Es un camino sin retorno a un ajuste severo de la concepción misma de la vida; al estilo de Duna (la película) habrá que pensar en cómo ahorrar agua hasta para escupir. En varias ciudades, los niños y sus padres de familia se ven obligados a acudir a la escuela acarreando una cubeta de agua para sus necesidades mínimas.

Los “tandeos” son cada frecuentes y extensos; la desesperación de la gente empieza a detonar protestas cada vez más recurrentes. No hay abasto suficiente, la presión social sube de intensidad porque solo queda recurrir a piperos, esperar cada vez más largas filas por unas cubetas en muchas colonias y agregar gastos a una de por si depauperada economía.

Efectos colaterales son el aumento en los alimentos, la escasez de productos agrícolas y ganaderos y, ante todo, las restricciones que se van imponiendo en la vida diaria: baños menos frecuentes, menos descargas en el sanitario, agua de aquí para allá, lavado de trastes, ropa, utensilios, todas esas rutinas deben modificarse.
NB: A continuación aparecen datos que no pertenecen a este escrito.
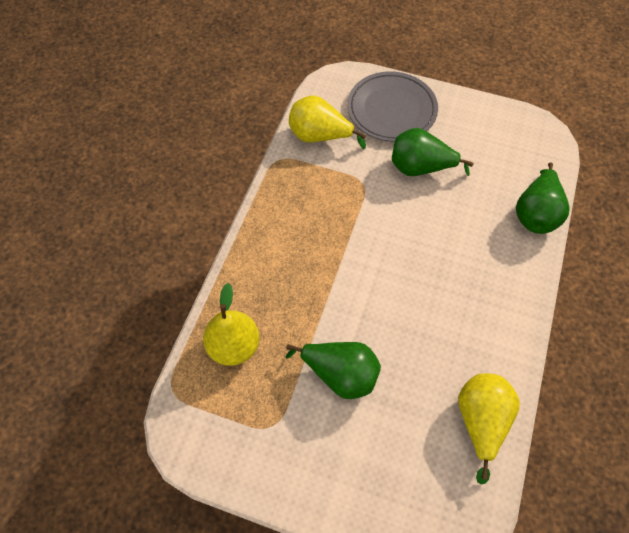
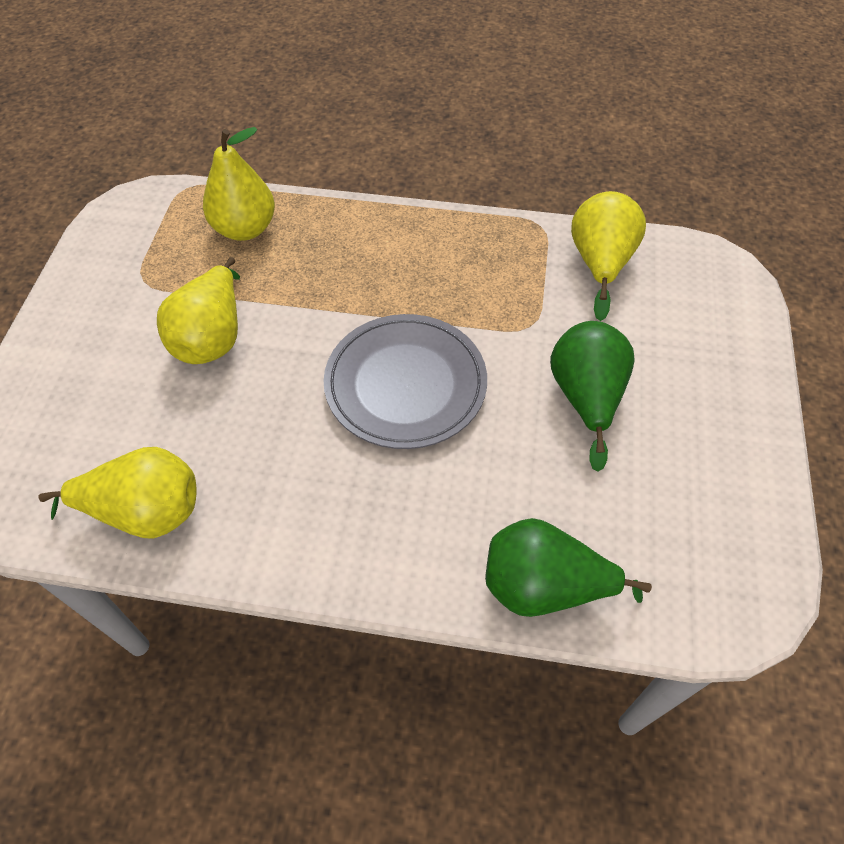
camera: 80 degrees right, 5 degrees down
green pear [286,342,381,399] -> yellow pear [157,257,240,364]
grey plate [347,71,438,142] -> grey plate moved to [324,314,487,449]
Muchas zonas residenciales famosas por la “sustentabilidad” y vida paradisiaca que ofrecían ahora tienen que recurrir a algunas de esas costumbres impuestas que solo se veían en colonias circunvecinas. El colmo el aumento en la cuota del club porque hay poca agua.

Nadie se escapa -de alguna u otra manera- el efecto llega. Todos estamos expuestos al consumo de alimentos y agua contaminada o en condiciones muy por debajo de las normas mínimas. Se registra un aumento en las muertes y enfermedades por cáncer, diabetes, calor, obesidad, cardiacas, pulmonares, contaminación e infecciones.

Ni el color, el aroma y la brisa del mar son iguales; sus características se están alterando; bucear ya no es lo mismo, lanchas de fondo de cristal para ver basura y desperdicios acumulados, los océanos convertidos en zonas muertas, sobreexplotados y contaminados, la neta hay que pensarle hasta para decidir qué y dónde comes.  

Luego entonces, ni modo, se pondrán de moda los cursos de supervivencia, habrá que traer beduinos y expertos de tribus árabes para saber cómo adaptarse al desierto. Cambiar de vestimenta, usar nuevas fibras, que no guarde olores, que no se arrugue, ¿ropa interior desechable?, lavar el auto sin agua, reciclar, reciclar, reciclar.

Ajusta tu “huella de agua”; cambia tus hábitos de consumo, alimentación y caseros, arregla las fugas en casa y reporta las externas. Ayuda a los animales, miles de ellos mueren todos los días sin poder siquiera hacer nada. Denuncia el saqueo, el robo, los excesos, el desperdicio y la corrupción en materia de agua. Más que una cuestión de responsabilidades y derechos es -en serio- una de supervivencia.